D'Amato, who co-hosted the fundraiser, declined to comment Tuesday.

What Veolia is paying D'Amato's firm and the length of the contract was not disclosed.

Two county legislators, both Democrats opposed to LI Bus' privatization, questioned the propriety of the links between Mangano, Park Strategies and Veolia.

Mangano spokesman Brian Nevin said Tuesday that Mangano is not personally involved in selecting a bidder to run LI Bus' operations. He called any claim of an appearance of impropriety "ridiculous."

Mangano has formed an independent committee to recommend a vendor. That company would have to be approved by the legislature and the Nassau County Interim Finance Authority, which must sign off on contracts of more than $50,000.

The bus system is county-owned but has been run by the Metropolitan Transportation Authority since 1973.

Mangano, in his push for privatization, has said he believes a private company can operate the system more efficiently than the MTA. The transit agency, in a long-running dispute with the county, has said it needs $26 million more yearly than the $9.1 million Nassau contributes to maintain existing service levels.

County officials put the system out to bid last fall and are considering Veolia and two other vendors -- MV Transit, based in Fairfield, Calif., and Cincinnati-based First Transit.

Veolia spokesman Michael Setzer said last week that the company began talks with Park Strategies because of the relationship between Veolia chief executive officer Mark Joseph and McBride, who both have longstanding business ties in the taxicab industry.

Setzer said Veolia has had no direct dealings with D'Amato, and the former Republican senator "has not been involved" in the LI Bus negotiations.
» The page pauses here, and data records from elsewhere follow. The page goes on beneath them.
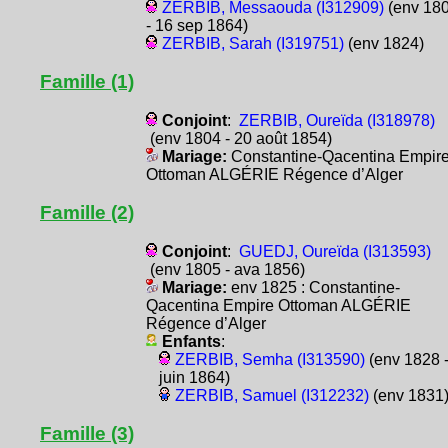
ZERBIB, Messaouda (I312909)
(env 18
- 16 sep 1864)
ZERBIB, Sarah (I319751)
(env 1824)
Famille (1)
Conjoint
:
ZERBIB, Oureïda (I318978)
(env 1804 - 20 août 1854)
Mariage:
Constantine-Qacentina Empir
Ottoman ALGÉRIE Régence d’Alger
Famille (2)
Conjoint
:
GUEDJ, Oureïda (I313593)
(env 1805 - ava 1856)
Mariage:
env 1825 : Constantine-
Qacentina Empire Ottoman ALGÉRIE
Régence d’Alger
Enfants
:
ZERBIB, Semha (I313590)
(env 1828 -
juin 1864)
ZERBIB, Samuel (I312232)
(env 1831
Famille (3)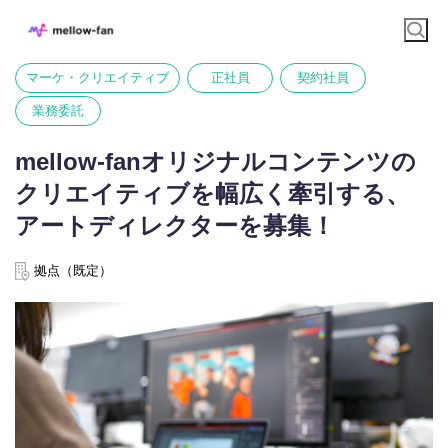
マーケ・クリエイティブ
正社員
契約社員
業務委託
mellow-fanオリジナルコンテンツの
クリエイティブを幅広く牽引する、
アートディレクターを募集！
拠点（既定）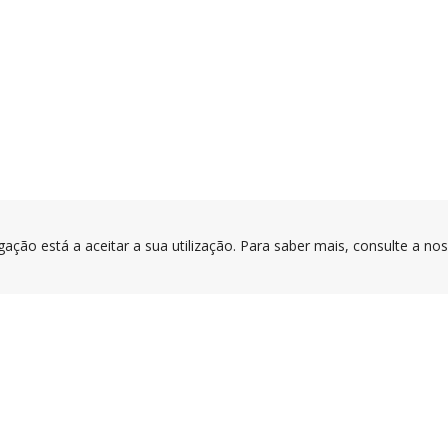
gação está a aceitar a sua utilização. Para saber mais, consulte a no
PORTAL
APPS
PROJETO
COFINAN
Privacidade e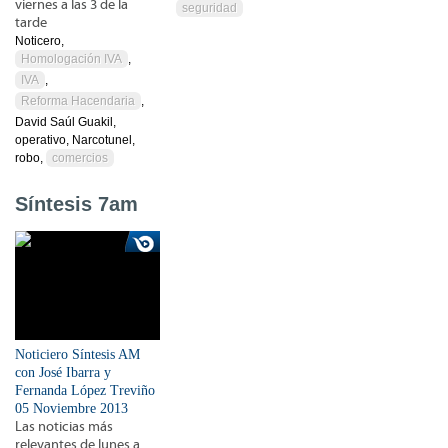
viernes a las 3 de la
seguridad
tarde
Noticero,
Homologación IVA
,
IVA
,
Reforma Hacendaria
,
David Saúl Guakil,
operativo, Narcotunel,
robo,
comercios
Síntesis 7am
Noticiero Síntesis AM
con José Ibarra y
Fernanda López Treviño
05 Noviembre 2013
Las noticias más
relevantes de lunes a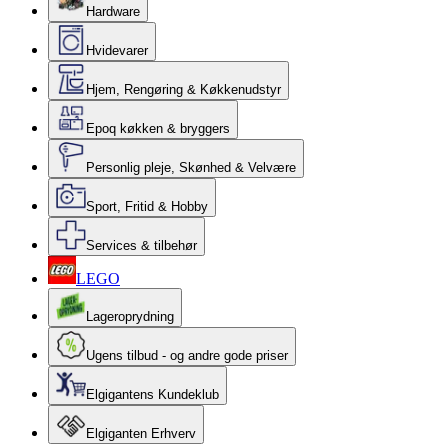
Hardware
Hvidevarer
Hjem, Rengøring & Køkkenudstyr
Epoq køkken & bryggers
Personlig pleje, Skønhed & Velvære
Sport, Fritid & Hobby
Services & tilbehør
LEGO
Lageroprydning
Ugens tilbud - og andre gode priser
Elgigantens Kundeklub
Elgiganten Erhverv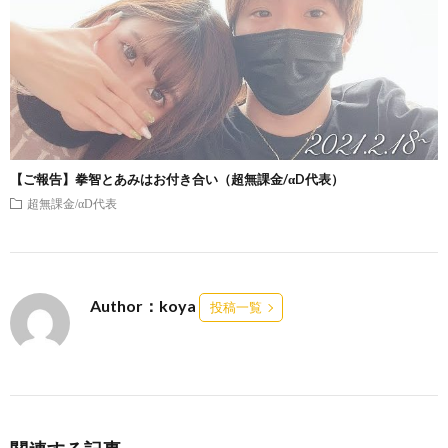
【ご報告】拳智とあみはお付き合い（超無課金/αD代表）
超無課金/αD代表
Author：koya
投稿一覧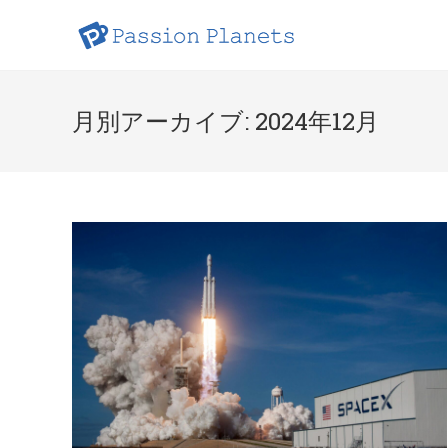
コ
ン
テ
ン
ツ
月別アーカイブ: 2024年12月
へ
ス
キ
ッ
プ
"The interaction that I've had with [Park Strategies] has been advisory," Setzer said. "When we wrote the proposal, we bounced the draft off of them."

Veolia officials said they had no information on which way Nassau is leaning.

Since October, Veolia advertised bus management jobs in Nassau County on the company's website. A spokeswoman said the company routinely searches for candidates in markets it is looking to enter.

Legis. Kevan Abrahams (D-Hempstead) vowed to ask "tough questions" when the company selected to run LI Bus goes before the Legislature for approval, perhaps as early as June.

Legis. David Denenberg (D-Merrick) said the fact that people working for Park Strategies held a fundraiser for Mangano while the county was considering Veolia's bid "sends the wrong message" -- especially considering the controversy involving Suffolk County Executive Steve Levy's campaign contributors and their connections to county public works projects.